[Dataset records]
::::::::
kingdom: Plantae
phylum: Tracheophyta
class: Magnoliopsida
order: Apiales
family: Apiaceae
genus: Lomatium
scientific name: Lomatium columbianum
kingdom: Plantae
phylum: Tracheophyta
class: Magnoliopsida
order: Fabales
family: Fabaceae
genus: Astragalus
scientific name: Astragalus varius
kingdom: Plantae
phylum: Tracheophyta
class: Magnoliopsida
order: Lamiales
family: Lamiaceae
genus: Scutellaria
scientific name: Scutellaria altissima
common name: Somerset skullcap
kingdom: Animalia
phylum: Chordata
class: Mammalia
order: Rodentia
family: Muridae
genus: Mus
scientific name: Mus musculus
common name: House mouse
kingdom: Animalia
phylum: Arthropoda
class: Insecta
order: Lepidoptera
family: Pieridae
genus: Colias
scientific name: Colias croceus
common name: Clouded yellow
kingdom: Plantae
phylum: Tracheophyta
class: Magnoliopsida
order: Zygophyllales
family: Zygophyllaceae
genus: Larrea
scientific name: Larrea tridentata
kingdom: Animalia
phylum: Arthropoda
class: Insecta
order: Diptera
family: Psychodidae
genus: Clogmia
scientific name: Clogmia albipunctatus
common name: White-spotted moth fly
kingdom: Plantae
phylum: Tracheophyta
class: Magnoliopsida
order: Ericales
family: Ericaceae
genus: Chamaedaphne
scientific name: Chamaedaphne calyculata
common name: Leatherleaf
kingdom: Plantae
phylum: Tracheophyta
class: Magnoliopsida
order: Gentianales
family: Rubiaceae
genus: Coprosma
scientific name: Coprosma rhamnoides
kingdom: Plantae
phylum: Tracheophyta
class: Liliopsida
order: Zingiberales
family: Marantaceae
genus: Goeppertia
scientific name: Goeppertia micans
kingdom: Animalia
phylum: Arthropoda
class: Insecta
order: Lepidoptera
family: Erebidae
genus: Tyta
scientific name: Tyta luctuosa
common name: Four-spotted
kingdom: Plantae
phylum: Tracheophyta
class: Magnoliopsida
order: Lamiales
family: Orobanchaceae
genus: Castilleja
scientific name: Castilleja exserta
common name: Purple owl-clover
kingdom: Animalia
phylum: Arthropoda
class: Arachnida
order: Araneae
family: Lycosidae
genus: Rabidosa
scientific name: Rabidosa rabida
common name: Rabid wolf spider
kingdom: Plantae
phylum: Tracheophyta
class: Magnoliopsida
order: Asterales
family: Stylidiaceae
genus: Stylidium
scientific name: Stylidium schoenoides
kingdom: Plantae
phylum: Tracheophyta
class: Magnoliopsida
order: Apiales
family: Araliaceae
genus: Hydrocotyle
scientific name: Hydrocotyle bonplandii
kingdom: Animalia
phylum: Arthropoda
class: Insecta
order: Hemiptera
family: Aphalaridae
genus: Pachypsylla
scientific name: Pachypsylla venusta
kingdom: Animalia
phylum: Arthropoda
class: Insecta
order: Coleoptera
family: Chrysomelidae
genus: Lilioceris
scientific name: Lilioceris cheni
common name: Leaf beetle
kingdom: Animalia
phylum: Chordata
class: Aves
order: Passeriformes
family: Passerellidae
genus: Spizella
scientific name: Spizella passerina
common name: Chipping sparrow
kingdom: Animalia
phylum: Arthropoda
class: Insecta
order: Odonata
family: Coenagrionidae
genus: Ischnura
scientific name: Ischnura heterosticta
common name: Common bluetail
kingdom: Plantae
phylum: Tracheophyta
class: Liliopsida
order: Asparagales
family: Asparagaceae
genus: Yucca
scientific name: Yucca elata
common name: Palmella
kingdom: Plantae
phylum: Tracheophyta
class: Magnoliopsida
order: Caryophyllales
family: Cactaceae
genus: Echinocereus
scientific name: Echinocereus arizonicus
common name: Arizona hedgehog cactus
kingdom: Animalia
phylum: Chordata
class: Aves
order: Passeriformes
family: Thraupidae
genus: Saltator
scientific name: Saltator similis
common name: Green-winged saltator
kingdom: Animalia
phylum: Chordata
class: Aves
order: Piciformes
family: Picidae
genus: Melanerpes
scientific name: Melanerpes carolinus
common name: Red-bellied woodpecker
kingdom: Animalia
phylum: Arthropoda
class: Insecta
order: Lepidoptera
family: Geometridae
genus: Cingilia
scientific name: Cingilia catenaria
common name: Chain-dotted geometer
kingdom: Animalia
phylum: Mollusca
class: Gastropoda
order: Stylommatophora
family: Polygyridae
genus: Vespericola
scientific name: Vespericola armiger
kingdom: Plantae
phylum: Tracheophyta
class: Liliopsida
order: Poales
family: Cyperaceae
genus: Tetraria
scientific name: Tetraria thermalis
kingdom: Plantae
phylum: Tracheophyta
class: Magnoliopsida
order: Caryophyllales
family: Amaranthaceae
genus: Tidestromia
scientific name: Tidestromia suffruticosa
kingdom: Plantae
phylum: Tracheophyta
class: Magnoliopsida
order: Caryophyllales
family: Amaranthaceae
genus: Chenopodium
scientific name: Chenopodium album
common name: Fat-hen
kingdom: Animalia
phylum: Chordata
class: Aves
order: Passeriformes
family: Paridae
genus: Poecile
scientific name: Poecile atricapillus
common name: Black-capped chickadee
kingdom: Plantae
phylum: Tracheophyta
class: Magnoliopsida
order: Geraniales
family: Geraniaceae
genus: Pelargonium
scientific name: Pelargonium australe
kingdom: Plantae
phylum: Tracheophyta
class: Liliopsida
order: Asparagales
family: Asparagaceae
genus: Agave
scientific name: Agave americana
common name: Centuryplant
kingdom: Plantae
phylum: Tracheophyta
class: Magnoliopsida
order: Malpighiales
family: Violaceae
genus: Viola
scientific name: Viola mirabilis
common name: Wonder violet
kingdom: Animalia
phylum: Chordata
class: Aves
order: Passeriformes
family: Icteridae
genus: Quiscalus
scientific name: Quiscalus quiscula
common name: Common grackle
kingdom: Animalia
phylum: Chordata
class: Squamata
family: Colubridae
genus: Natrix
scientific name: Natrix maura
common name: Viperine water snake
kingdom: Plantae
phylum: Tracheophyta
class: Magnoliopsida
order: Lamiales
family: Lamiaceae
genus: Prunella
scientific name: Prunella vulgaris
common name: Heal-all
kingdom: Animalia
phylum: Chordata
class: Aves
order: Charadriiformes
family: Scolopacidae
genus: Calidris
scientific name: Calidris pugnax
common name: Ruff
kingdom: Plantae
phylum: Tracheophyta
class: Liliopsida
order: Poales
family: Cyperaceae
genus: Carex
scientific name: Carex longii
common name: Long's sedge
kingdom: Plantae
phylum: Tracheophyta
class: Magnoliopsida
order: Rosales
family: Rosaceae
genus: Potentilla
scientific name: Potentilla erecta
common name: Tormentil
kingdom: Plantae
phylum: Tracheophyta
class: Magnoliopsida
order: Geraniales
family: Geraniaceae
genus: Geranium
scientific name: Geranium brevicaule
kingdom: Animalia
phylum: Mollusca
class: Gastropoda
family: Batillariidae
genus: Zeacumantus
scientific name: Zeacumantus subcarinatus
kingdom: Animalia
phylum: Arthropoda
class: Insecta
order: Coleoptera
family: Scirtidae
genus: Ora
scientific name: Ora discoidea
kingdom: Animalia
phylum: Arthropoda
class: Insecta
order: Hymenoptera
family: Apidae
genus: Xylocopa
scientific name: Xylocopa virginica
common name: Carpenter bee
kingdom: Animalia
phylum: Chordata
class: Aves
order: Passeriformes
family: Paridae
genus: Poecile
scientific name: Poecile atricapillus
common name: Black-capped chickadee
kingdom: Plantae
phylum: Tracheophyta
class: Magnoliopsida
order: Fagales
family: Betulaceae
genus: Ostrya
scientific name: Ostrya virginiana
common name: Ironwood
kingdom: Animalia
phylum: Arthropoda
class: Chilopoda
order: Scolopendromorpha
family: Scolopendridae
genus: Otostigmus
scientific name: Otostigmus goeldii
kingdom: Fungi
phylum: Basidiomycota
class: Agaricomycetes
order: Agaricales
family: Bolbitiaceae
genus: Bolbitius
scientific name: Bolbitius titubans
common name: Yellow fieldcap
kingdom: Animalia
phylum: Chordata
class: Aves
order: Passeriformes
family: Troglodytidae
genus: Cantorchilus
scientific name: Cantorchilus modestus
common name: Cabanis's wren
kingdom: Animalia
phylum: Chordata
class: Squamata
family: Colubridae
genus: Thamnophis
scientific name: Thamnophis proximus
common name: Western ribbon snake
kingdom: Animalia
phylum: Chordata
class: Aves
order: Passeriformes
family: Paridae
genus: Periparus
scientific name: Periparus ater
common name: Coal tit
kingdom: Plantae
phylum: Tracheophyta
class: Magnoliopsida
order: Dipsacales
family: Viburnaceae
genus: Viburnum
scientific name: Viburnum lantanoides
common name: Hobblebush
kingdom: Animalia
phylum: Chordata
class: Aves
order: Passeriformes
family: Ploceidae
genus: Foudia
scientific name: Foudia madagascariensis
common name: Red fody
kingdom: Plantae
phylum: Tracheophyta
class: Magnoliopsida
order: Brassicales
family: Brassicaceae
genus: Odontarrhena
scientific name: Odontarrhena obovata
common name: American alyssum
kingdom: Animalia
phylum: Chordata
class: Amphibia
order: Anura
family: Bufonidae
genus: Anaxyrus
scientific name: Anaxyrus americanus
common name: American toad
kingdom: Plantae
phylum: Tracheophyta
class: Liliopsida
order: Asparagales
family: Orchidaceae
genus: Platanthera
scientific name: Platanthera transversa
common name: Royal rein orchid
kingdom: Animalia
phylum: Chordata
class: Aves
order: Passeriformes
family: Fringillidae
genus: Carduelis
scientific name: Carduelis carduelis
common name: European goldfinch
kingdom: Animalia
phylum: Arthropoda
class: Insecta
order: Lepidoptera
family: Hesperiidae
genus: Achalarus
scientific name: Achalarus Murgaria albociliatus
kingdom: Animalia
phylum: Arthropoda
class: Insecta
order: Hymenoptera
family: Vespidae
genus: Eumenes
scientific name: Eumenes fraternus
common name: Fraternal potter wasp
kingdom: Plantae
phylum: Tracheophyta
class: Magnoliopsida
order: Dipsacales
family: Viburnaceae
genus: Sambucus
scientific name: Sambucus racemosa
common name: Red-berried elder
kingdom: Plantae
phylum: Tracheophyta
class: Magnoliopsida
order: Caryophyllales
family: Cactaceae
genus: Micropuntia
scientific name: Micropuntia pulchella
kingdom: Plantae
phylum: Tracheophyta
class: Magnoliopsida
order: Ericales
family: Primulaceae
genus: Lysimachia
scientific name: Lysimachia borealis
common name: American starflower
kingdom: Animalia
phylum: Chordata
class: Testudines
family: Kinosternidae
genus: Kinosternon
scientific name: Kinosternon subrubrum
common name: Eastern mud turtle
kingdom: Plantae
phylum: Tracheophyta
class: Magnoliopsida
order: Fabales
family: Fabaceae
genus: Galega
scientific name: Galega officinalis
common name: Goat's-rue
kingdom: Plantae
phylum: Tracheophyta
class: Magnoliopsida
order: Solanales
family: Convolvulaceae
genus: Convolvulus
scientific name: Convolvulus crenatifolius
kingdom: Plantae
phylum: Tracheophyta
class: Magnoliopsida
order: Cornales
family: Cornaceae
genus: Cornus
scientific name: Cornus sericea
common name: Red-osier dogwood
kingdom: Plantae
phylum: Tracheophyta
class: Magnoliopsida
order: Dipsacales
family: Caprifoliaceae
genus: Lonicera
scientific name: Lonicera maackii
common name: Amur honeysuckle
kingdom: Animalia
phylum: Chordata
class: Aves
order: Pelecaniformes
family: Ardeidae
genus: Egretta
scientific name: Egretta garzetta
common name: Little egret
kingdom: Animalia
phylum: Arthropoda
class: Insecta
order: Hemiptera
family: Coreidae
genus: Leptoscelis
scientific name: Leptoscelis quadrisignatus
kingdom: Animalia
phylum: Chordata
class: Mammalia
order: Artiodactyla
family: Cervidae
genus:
::::::::
**Brief**
Can you rewrite the lines from the very first one through the line containing "genus: Larrea", inclusive, changing "common name" to "vernacular name" and leaving everything else as it is?

**Task result**
kingdom: Plantae
phylum: Tracheophyta
class: Magnoliopsida
order: Apiales
family: Apiaceae
genus: Lomatium
scientific name: Lomatium columbianum
kingdom: Plantae
phylum: Tracheophyta
class: Magnoliopsida
order: Fabales
family: Fabaceae
genus: Astragalus
scientific name: Astragalus varius
kingdom: Plantae
phylum: Tracheophyta
class: Magnoliopsida
order: Lamiales
family: Lamiaceae
genus: Scutellaria
scientific name: Scutellaria altissima
vernacular name: Somerset skullcap
kingdom: Animalia
phylum: Chordata
class: Mammalia
order: Rodentia
family: Muridae
genus: Mus
scientific name: Mus musculus
vernacular name: House mouse
kingdom: Animalia
phylum: Arthropoda
class: Insecta
order: Lepidoptera
family: Pieridae
genus: Colias
scientific name: Colias croceus
vernacular name: Clouded yellow
kingdom: Plantae
phylum: Tracheophyta
class: Magnoliopsida
order: Zygophyllales
family: Zygophyllaceae
genus: Larrea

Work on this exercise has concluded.